### Selected excerpt

Classification C: No dolomite and related geological rock types and weathered products identified in the top 60 meter of the borehole profile. This geological

setting was identified as a specific unit due to the following:

 Budget and logistical constrain in ratio to risk were playing a role in determining the depth of investigation drilling. (Drilling was focused more at identifying the occurrence of dolomite in the top 60 meter as this reflects higher risk than deeper dolomite).

 Structural geological interpretation on a regional scale was used to determine the possibility of the occurrence of dolomites deeper than the drilling depth. This include the regional geological succession of formations, dip and strike as well as the occurrence of faults and deformation.

 Where no dolomite was found in the top 60 meter, and reasonable assurance could be argued for the absence of dolomite in depth, the area was regarded of no risk regarding to dolomite related surface destabilization.

### Work task A
Summarize the dolomite classification excerpt in two sentences.
### Work task B
Give what comes next in the dolomite classification excerpt, picking up after its final sentence.

(Skeletal landmark records)
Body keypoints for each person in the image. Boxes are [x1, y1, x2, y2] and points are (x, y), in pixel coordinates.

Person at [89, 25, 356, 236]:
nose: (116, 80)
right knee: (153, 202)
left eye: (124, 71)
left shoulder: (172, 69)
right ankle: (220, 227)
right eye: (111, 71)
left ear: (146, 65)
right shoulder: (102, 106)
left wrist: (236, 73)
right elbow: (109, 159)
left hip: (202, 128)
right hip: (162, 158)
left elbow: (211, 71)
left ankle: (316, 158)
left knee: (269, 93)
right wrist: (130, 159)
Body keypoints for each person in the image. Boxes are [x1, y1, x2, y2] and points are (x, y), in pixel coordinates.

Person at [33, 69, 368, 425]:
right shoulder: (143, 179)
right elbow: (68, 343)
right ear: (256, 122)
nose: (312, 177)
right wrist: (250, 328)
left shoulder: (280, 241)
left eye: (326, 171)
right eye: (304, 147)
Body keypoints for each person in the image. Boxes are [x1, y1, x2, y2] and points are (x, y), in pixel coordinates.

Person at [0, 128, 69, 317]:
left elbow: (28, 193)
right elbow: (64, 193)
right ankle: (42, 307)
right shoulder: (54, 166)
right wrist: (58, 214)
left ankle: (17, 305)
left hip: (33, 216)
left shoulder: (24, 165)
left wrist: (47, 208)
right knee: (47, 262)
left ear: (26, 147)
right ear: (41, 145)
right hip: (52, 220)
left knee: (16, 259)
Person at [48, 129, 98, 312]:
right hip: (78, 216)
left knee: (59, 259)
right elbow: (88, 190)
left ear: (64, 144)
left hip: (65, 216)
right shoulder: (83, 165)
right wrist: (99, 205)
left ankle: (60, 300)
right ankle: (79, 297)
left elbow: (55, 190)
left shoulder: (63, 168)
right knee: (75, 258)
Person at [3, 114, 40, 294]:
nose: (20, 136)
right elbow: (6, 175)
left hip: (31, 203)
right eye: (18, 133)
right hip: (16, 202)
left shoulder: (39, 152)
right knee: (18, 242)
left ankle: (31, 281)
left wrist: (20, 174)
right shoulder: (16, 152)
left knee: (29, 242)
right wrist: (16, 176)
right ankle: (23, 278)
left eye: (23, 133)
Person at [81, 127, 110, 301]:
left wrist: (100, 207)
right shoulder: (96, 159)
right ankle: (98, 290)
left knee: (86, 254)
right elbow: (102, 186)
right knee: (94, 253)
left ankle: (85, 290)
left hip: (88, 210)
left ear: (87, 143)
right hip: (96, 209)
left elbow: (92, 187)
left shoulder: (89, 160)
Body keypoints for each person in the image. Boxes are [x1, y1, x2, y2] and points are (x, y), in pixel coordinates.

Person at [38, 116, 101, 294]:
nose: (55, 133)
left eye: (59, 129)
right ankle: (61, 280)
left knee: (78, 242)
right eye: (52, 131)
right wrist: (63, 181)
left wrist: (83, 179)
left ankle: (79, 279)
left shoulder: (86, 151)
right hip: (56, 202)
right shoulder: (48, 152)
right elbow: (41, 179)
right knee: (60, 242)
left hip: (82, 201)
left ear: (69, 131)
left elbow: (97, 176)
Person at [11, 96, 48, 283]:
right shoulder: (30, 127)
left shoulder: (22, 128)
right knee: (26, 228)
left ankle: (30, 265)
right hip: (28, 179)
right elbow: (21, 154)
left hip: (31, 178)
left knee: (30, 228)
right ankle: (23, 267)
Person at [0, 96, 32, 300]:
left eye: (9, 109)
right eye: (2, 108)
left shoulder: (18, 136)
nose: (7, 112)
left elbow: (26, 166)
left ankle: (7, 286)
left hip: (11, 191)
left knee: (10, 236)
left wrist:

### Response area A
Classification C covers areas where no dolomite, related rock types, or weathered products were found in the top 60 meters of the borehole profile. Drilling focused on that depth because of budget and logistical constraints and the higher risk of shallow dolomite, while regional structural interpretation was used to judge whether dolomite might occur deeper; where none was found and its absence at depth could reasonably be argued, the area was considered to carry no risk of dolomite-related surface destabilization.

### Response area B
This classification of the drilling results is presented in Figure 5-4 as final input to the development of a risk zone map described in the next section.

Risk zone map compilation

The geological maps and information, drilling results, field observations and, structural data were used to develop an integrated zoning map in order to understand the relationship between dolomite and other formations within the study area. This zoning map was used to assess the geology expected deeper than the available drilling results, in order to compile the risk zoning of the area. This zoning map indicates the following two zones:

1. Indicated risk based on the probable occurrence of dolomite

2. Measured risk based on the proven occurrence of dolomite (Figure 5-12).

It is evident that there are very large gaps in basic geotechnical information within the study area.

5.1.4 Physical assessment

The main findings of the three contributing factors within the physical environment can be summarized as follows:

1. The effect of the Vredefort meteorite impact on the dolomite enhances the risk due to complex structural geological deformation. This resulted in a map indicating the indicated risk based on the probable occurrence of dolomite, ranked from low to high.

2. Although there is no large scale dewatering taking place, the absence of the local authority’s involvement in groundwater management cannot guarantee it from not happening and therefore increases the risk.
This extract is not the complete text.